Anterograde amnesia is the inability to form new memories (if you are familiar with the movie, Momento, the main character has this disorder). Conifer writes, "Dr. Kenneth Heilman tells us of a patient named Flora Pape whose left and right fornices [the area of the brain responsible for memory] both had to be excised to save her from a life-threatening brain tumor. Mrs. Pape had lived in east Kentucky all of her life, until she and her husband both moved to Jacksonville, Florida, two years before her surgery. At the time of her surgery, she had two sons in their 20s, both of whom still lived in Kentucky." Heilman recounts what took place after leaving the hospital:



When she was discharged from the hospital, her husband drove her from Gainesville to their home in Jacksonville. After leaving Gainesville, her husband noticed that she was looking out the window and saying, "Oh, my!" He asked what was troubling her and she said, "What happened to the mountains?"
He asked, "What mountains?"
She replied, "You know, the mountains."
He said, "There are no mountains here."
She replied, "No mountains in Kentucky. We must be in the western part of the state. What are we doing here?"

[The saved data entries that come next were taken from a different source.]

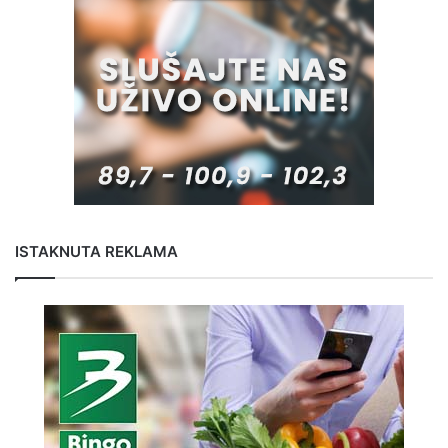
ISTAKNUTA REKLAMA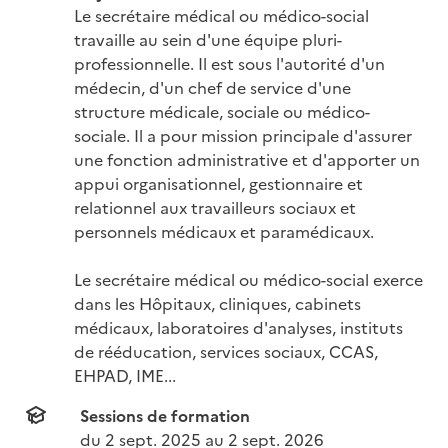
Le secrétaire médical ou médico-social 
travaille au sein d'une équipe pluri-
professionnelle. Il est sous l'autorité d'un 
médecin, d'un chef de service d'une 
structure médicale, sociale ou médico-
sociale. Il a pour mission principale d'assurer 
une fonction administrative et d'apporter un 
appui organisationnel, gestionnaire et 
relationnel aux travailleurs sociaux et 
personnels médicaux et paramédicaux.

Mr. Pape had been told by [the doctor] that the surgery might make her memory worse, but he was still surprised. "Dear, we are not in Kentucky. We are in Florida."
She asked, "Why are we in Florida?"
He told her that they had moved to Jacksonville about 2 years earlier. She said, "Moved to Jacksonville? Why?" He told her that the company had asked him to transfer. She asked, "Where are we going now?"
"Back to Jacksonville from Gainesville. You had some surgery on your brain. It was a tumor. The doctors think they got it all out. You are having some memory problems, but the surgeons hope it will improve with time."
Then she asked, "Who is watching the boys?"
"No one," he replied. "They are grown and live in Kentucky."
"What do you mean, grown? They are still teenagers."
"No, they are not. They are in their twenties. They are coming down this weekend to see you."
She stopped asking questions for a few minutes and looked out of the car window. Then she turned to her husband and asked, "Where are all the mountains?"

Now, is this wife really the same person she was before the surgery? What does it mean to be you? Are you not a product of your memories? Are you the same person now that you were two years ago?